Ich frühstückte noch schnell, baute mein Lager zügig ab und schaffte es, alles trocken zu verstauen, bevor der Regen richtig einsetzte. Über einen schmalen Singletrail kämpfte ich mich zurück zur Straße und fuhr erneut durch Strahan. Dort besorgte ich mir noch eine neue Fanta für die bevorstehenden Höhenmeter.
Kurz darauf begann der Regen richtig, und ich zog meine Regenjacke an. Es folgte eine anspruchsvolle Etappe durch dichte, fast dschungelartige Vegetation und offene Landschaften – immer wieder bergauf und bergab. Ziel war Queenstown (nicht zu verwechseln mit dem Ort in Neuseeland).

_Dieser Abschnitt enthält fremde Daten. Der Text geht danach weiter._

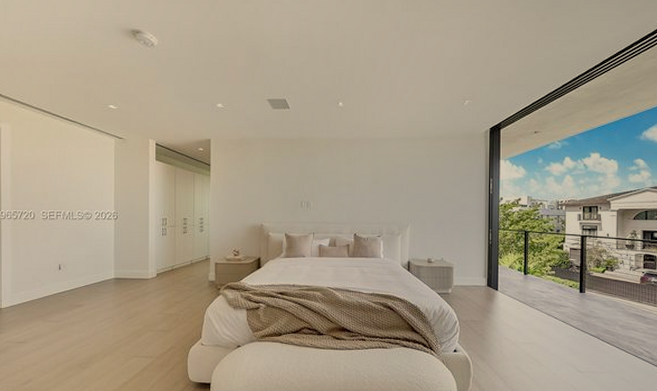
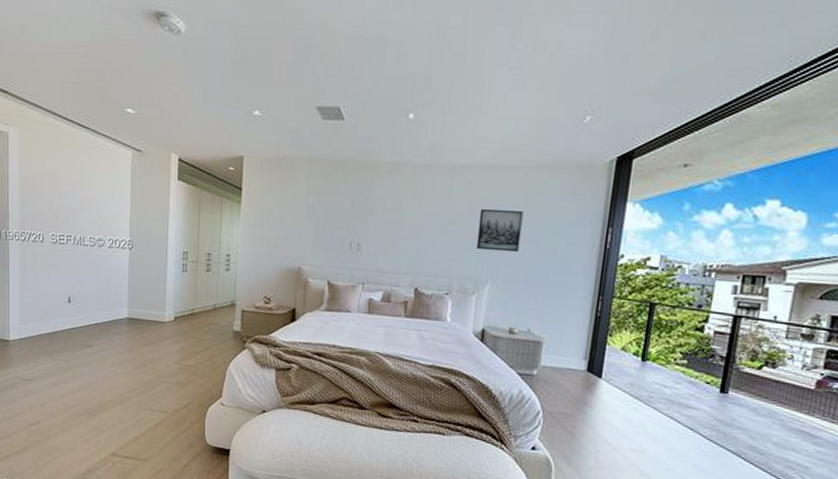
wall art: none [397,170,429,201] -> present [476,209,523,253]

Mit zunehmender Dauer wurde ich immer nasser. Da ich nur eine Regenjacke trug, waren meine Socken und meine Radhose bald komplett durchnässt. Die Folge: starke Reibung und zunehmende Schmerzen. In Queenstown legte ich eine Pause ein, stellte mich unter und wärmte mich etwas auf. Dort nutzte ich auch die Gelegenheit, meine Nachrichten zu checken und ein Video für Social Media fertigzustellen.

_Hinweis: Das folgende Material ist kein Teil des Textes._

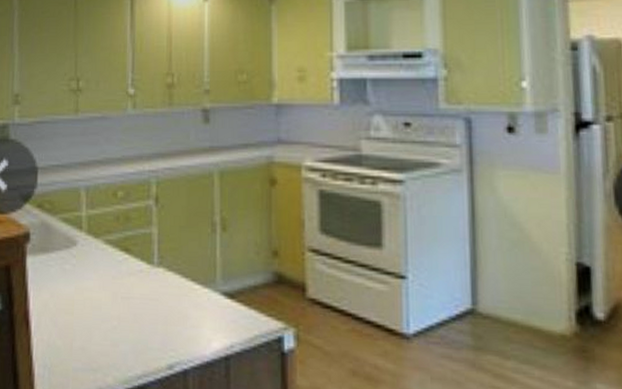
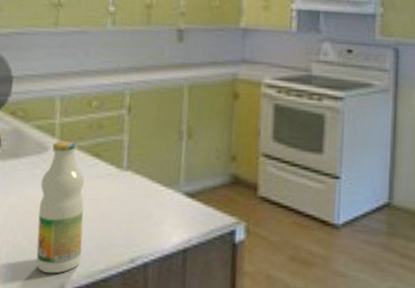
bottle: none [71,234,117,377] -> present [36,140,85,274]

Nachdem der Regen etwas nachgelassen hatte, kaufte ich noch Pesto und Kekse ein – die nächsten Etappen würden erneut sehr abgelegen sein. Anschließend ging es direkt wieder einen steilen Anstieg von rund 350 Höhenmetern hinauf.
Der restliche Tag führte mich weiter durch die wilde Landschaft Tasmaniens: Regen wechselte sich mit Nebel ab, zwischendurch klarte es leicht auf, doch insgesamt blieb es kühl. Nach über 100 Kilometern und mehr als 1300 Höhenmetern spürte ich deutlich die Belastung – besonders durch die Nässe war mein Körper stärker beansprucht als sonst.
Auf der Suche nach einem geeigneten Schlafplatz fuhr ich noch einige Kilometer weiter, da ich unbedingt Zugang zu Wasser brauchte. Schließlich fand ich einen idealen Ort an einem Wandertrack, mit einer halb offenen Hütte und Tisch – ein perfekter Unterschlupf.
Dort baute ich mein Zelt auf, wusch mich im Arthur River und kochte mir meine Pasta. Mit ein paar Nüssen und einem Apfel ließ ich den Tag ausklingen.
Wie so oft schrieb ich noch mein Tagebuch im Zelt – und wenn möglich schneide ich auch meine Videos. Müde, aber zufrieden, schlief ich schließlich ein.